§ Document segment

^^^^^^^^

Acting Deputy Administrator of NASA
- In office January 20, 2017 – September 30, 2017
- President: Donald Trump
- Leader: Robert M. Lightfoot Jr. (acting)
- Preceded by: Dava Newman

Deputy Associate Administrator of NASA
- In office May 1, 2014 – September 30, 2017
- President: Barack Obama Donald Trump
- Leader: Charles Bolden
- Preceded by: Richard Keegan
- Succeeded by: Krista Paquin

Director of the Langley Research Center (NASA)
- In office October 3, 2005 – April 28, 2014
- President: George W. Bush Barack Obama
- Preceded by: Roy D. Bridges Jr.

^^^^^^^^

§ Work task
Transcribe the NASA office listing above word for word, keeping every line in its original order.

[Stored items]
^^^^^^^^

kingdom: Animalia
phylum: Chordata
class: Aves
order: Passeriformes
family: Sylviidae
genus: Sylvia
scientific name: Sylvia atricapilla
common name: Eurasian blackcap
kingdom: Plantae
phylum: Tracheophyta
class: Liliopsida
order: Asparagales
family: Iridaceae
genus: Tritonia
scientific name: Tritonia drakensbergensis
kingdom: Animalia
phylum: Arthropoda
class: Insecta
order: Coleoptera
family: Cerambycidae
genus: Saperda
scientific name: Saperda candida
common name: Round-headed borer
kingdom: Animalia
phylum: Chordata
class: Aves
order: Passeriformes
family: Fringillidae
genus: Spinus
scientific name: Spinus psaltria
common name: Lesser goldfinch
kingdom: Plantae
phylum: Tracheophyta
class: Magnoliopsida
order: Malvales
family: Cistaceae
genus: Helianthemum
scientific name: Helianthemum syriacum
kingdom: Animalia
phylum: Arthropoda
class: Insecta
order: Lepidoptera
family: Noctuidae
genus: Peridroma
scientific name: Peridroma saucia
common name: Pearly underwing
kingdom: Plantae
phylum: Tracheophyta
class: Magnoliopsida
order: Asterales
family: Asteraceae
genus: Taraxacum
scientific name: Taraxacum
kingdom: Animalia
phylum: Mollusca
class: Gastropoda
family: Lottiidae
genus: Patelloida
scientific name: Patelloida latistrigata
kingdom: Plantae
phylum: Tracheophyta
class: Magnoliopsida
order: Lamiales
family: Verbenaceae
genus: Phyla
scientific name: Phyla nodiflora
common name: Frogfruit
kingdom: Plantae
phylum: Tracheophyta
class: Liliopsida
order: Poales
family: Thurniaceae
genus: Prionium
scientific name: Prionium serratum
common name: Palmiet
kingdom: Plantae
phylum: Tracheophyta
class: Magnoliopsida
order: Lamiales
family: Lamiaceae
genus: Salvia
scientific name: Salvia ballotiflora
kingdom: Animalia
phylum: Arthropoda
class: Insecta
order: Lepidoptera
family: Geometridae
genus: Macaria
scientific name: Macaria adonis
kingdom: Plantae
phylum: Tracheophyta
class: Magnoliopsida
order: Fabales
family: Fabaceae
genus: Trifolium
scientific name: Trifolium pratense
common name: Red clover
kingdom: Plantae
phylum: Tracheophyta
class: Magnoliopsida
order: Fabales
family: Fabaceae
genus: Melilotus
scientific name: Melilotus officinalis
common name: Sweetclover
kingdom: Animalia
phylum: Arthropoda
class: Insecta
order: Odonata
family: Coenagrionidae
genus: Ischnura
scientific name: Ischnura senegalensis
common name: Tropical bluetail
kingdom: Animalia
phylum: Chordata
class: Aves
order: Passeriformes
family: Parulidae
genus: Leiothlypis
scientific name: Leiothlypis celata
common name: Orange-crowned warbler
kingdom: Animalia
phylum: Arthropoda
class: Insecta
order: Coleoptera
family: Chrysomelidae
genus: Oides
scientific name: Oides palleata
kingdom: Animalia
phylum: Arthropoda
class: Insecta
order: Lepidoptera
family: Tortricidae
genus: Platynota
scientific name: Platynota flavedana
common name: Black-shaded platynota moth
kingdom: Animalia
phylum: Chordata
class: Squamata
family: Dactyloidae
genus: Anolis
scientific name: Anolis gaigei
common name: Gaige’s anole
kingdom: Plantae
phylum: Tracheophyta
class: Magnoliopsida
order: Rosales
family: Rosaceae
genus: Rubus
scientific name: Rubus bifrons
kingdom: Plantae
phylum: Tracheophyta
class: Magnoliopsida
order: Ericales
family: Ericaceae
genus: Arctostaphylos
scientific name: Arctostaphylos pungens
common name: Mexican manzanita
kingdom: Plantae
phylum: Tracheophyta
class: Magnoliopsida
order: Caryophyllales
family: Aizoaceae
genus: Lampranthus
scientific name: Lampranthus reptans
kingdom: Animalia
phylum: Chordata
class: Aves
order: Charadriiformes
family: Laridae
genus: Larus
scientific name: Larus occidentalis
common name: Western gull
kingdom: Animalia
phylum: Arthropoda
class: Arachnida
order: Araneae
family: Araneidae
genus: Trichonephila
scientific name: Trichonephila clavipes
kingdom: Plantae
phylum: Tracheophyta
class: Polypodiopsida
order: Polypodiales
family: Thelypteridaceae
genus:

^^^^^^^^

§ Task solution
Acting Deputy Administrator of NASA
- In office January 20, 2017 – September 30, 2017
- President: Donald Trump
- Leader: Robert M. Lightfoot Jr. (acting)
- Preceded by: Dava Newman

Deputy Associate Administrator of NASA
- In office May 1, 2014 – September 30, 2017
- President: Barack Obama Donald Trump
- Leader: Charles Bolden
- Preceded by: Richard Keegan
- Succeeded by: Krista Paquin

Director of the Langley Research Center (NASA)
- In office October 3, 2005 – April 28, 2014
- President: George W. Bush Barack Obama
- Preceded by: Roy D. Bridges Jr.